Amazon Simple Queue Service (SQS) Gains FIFO Queues

Amazon's Simple Queue Service (SQS) recently gained FIFO (first-in, first-out) queues, which are designed to "guarantee that messages are processed exactly once, in the order that they are sent, and without duplicates". AWS rolled out this new queue type in the US East (Ohio) and US West (Oregon) regions and "plans to make it available in many others in early 2017".

Amazon SQS is described as a "fast, reliable, scalable, fully managed message queuing service [designed to] decouple the components of a cloud application [and] transmit any volume of data, without losing messages or requiring other services to be always available".

Accordingly, a notable characteristic of the service has been the de facto absence of scaling limits for the now called 'standard' queues, insofar users can create an unlimited number of queues, and each queue provides "nearly unlimited throughput" by default. However, this effortless scaling mode requires a message processing architecture that can only guarantee best-effort ordering and at-least-once delivery.

These standard SQS queues are now complemented by a new FIFO queue type, which trades unlimited scaling for stronger message ordering and processing guarantees, based on AWS' observation that "customers have told us that FIFO applications are generally lower-throughput – 10 messages per second or lower":

  • First-In-First-Out delivery: The order in which messages are sent and received is strictly preserved.
  • Exactly-Once processing: A message is delivered once and remains available until a consumer processes and deletes it. Duplicates are not introduced into the queue within the five minute deduplication interval.
  • Limited throughput: 300 transactions per second (TPS).

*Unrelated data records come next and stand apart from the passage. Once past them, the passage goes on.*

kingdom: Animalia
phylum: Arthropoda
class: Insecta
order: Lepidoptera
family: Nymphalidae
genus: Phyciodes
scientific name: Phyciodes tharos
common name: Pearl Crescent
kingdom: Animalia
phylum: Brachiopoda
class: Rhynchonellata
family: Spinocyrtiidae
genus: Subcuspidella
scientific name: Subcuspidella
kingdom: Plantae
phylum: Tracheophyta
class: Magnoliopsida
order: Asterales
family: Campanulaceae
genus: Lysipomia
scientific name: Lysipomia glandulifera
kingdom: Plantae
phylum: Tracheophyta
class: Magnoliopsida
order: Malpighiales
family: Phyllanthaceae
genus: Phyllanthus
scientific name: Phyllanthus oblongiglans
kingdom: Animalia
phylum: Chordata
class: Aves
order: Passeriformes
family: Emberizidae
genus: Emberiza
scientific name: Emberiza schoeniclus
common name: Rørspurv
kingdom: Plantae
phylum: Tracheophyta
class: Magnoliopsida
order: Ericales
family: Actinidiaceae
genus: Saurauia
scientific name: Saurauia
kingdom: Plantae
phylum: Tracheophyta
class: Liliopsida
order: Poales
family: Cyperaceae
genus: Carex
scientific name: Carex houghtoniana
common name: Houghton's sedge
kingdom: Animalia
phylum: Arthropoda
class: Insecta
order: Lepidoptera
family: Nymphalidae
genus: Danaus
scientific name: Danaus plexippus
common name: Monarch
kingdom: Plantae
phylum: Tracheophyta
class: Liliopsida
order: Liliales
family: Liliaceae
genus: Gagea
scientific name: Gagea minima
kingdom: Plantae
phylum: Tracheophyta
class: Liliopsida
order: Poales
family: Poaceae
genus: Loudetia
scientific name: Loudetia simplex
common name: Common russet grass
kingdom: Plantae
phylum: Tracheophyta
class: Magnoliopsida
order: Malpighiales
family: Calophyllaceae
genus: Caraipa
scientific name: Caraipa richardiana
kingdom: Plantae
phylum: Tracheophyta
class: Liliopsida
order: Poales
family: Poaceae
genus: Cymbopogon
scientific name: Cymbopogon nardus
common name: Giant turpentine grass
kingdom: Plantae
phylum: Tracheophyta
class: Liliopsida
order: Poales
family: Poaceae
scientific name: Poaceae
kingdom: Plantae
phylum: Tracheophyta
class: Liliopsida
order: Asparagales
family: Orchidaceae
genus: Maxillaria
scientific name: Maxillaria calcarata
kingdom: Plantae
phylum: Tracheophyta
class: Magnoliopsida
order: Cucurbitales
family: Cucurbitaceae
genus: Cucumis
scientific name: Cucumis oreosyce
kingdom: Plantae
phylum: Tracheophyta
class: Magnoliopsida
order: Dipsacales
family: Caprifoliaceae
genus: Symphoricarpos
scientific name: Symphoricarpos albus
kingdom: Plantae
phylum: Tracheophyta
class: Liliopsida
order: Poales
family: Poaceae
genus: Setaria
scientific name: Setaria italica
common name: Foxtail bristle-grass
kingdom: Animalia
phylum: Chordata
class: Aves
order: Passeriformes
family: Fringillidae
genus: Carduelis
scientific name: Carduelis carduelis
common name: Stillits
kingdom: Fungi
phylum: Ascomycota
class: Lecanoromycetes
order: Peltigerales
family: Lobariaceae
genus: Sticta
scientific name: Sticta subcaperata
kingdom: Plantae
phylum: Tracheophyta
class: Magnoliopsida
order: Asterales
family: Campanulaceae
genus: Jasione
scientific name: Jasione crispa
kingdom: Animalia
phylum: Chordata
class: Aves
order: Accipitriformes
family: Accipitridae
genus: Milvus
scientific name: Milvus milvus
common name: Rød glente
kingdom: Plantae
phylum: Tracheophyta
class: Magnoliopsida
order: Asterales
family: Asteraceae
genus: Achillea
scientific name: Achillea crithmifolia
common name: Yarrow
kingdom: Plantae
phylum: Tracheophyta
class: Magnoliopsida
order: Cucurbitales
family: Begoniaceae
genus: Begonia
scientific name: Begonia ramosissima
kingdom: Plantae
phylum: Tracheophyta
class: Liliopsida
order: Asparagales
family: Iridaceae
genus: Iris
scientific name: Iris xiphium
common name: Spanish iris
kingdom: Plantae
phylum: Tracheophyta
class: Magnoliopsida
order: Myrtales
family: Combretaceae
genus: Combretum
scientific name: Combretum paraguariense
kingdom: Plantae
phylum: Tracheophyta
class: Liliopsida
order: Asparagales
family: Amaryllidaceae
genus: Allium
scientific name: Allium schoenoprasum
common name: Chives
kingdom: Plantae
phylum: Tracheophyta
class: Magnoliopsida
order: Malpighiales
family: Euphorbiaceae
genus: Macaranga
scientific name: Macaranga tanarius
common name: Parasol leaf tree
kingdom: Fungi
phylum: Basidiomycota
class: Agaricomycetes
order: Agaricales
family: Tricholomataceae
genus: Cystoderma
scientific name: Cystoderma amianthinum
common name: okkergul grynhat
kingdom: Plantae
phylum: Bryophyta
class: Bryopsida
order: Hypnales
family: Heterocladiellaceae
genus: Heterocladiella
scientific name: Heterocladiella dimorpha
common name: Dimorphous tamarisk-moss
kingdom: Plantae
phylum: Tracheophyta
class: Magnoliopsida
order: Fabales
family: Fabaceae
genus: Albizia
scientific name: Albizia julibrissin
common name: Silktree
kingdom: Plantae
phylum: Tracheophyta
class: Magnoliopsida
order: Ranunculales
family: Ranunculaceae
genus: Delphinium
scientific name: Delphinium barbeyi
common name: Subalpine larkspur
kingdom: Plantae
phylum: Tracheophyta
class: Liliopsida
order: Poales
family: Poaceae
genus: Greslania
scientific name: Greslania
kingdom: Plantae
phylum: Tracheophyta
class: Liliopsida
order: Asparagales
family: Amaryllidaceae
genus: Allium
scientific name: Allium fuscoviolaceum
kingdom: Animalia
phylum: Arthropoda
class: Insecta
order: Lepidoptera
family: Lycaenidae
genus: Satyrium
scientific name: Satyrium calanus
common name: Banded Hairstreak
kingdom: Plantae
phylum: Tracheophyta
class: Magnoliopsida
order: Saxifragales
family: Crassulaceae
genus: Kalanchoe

The underlying architectural tradeoffs and resulting constraints are described in more detail in a technical blog post on how the Amazon SQS FIFO API works. The authors emphasize, that while "many apps perform well with SQS’s traditional super-scalable at-least-once message processing", there are some use cases that require ordering or exactly-once processing, such as "a stream of price updates" or "commands in an interactive shell session".

The default settings for FIFO queues should be appropriate to achieve strict ordering and exactly-once processing for most use cases "if your network connections don’t drop for minutes at a time, and your messages have unique identifiers". For more granular requirements, it is possible to facilitate message groups (each message that belongs to the same group is processed in order) and a dedicated deduplication ID (which otherwise defaults to the SHA256 hash of the message content).

Microsoft Azure's Service Bus also optionally guarantees FIFO message ordering and exactly-once delivery. In contrast, Google Cloud Platform’s Cloud Pub/Sub service neither supports FIFO message ordering nor exactly-once delivery, since Google argues that "there are very few use cases that actually require strict ordering".

The Amazon SQS documentation features a developer guide, including a dedicated section on FIFO queues that also provides a checklist for moving from a standard queue, as well as the API reference. A separate FAQ is also available. SQS is priced per API request (rather than per message: one request can contain up to ten messages) and the new FIFO queues are priced similarly to how standard queues have been priced before, while the pricing for standard queues has been reduced by twenty percent. Support is provided via the Amazon SQS forum.